Current diagnostic methods for SARS-CoV-2 may detect inactive viral genomic fragments, which can lead to complications. In this study, we aimed to design a Multiplex Real-time RT-PCR panel to detect subgenomic mRNAs (sgRNA) encoding the N and E structural genes of SARS-CoV-2.
 We compared the results of this panel with those of a commercial one-step RT-qPCR kit (Pishtaz Teb Diagnostics, Tehran, Iran) in 147 swab specimens previously classified as positive (Ct ≤ 30) or negative (Ct > 30) by the reference genomic RNA assay. The samples represented different SARS-CoV-2 variants, including Wuhan, Alpha, Delta, and Omicron. We found that samples with a Ct value of 30 or lower in the one-step RT-qPCR commercial kit usually contained active, infectious virus. The agreement between the results of our Multiplex Real-time RT-PCR panel and the one-step RT-qPCR commercial kit was 100% for positive samples, and 40.7% for negative samples. Low agreement for negative samples is due to the detection of non-replicating viral remnants by the genomic RNA assay.

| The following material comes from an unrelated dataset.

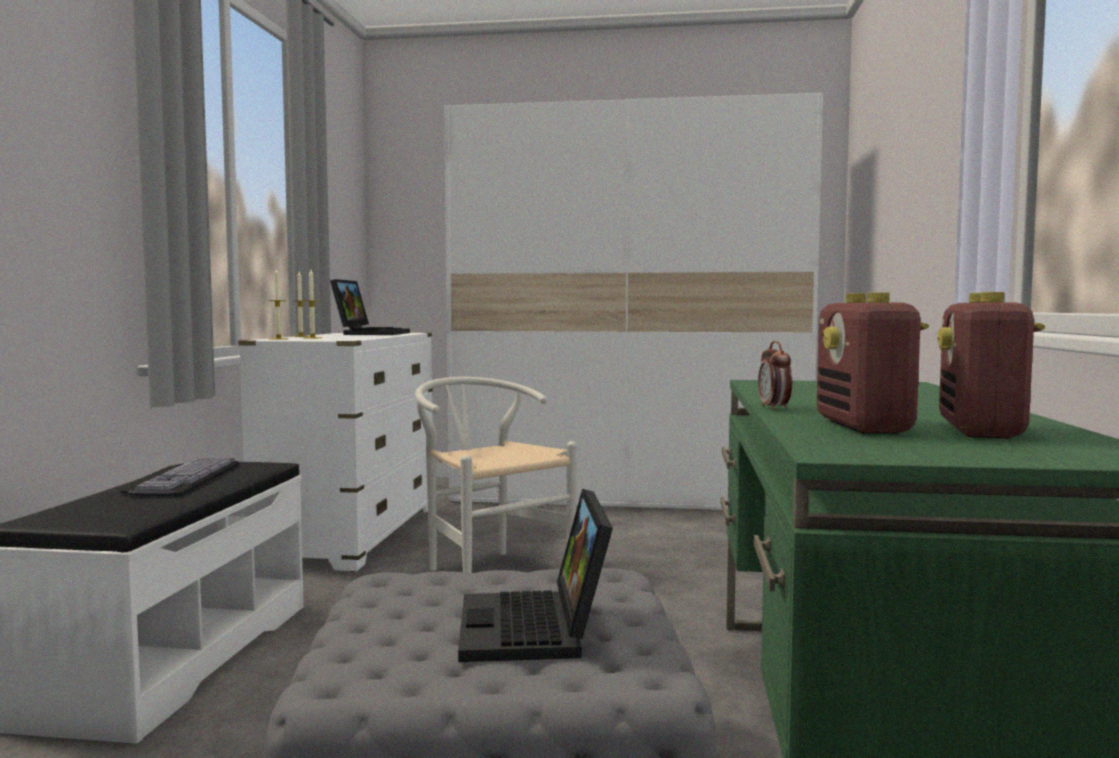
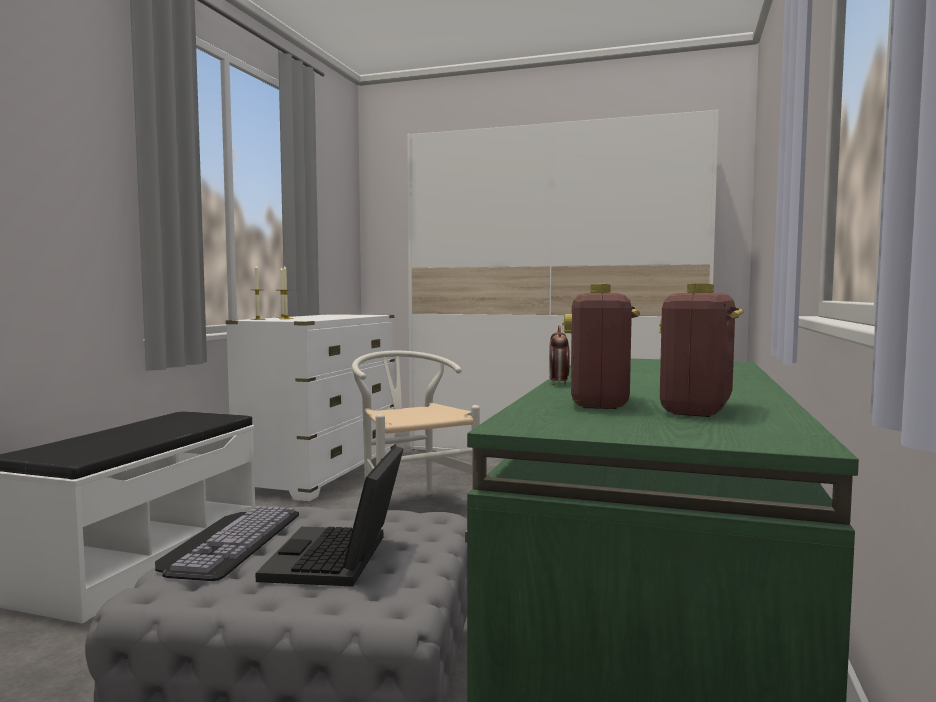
camera: 10 degrees right, 0 degrees up
(179, 478) = (153, 424): keyboard -> keyboard (228, 541)
(370, 333) = (343, 315): laptop -> none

 The developed multiplex real-time RT-PCR assay enables simultaneous detection of SARS‑CoV‑2 sgN, sgE, and RNase‑P targets and showed acceptable analytical and clinical performance across circulating variants. Detection of sgRNA targets may provide complementary information regarding recent or ongoing viral transcription; however, these findings should not be interpreted as definitive evidence of infectivity, and further studies incorporating viral culture are needed to clarify the clinical significance of sgRNA positivity.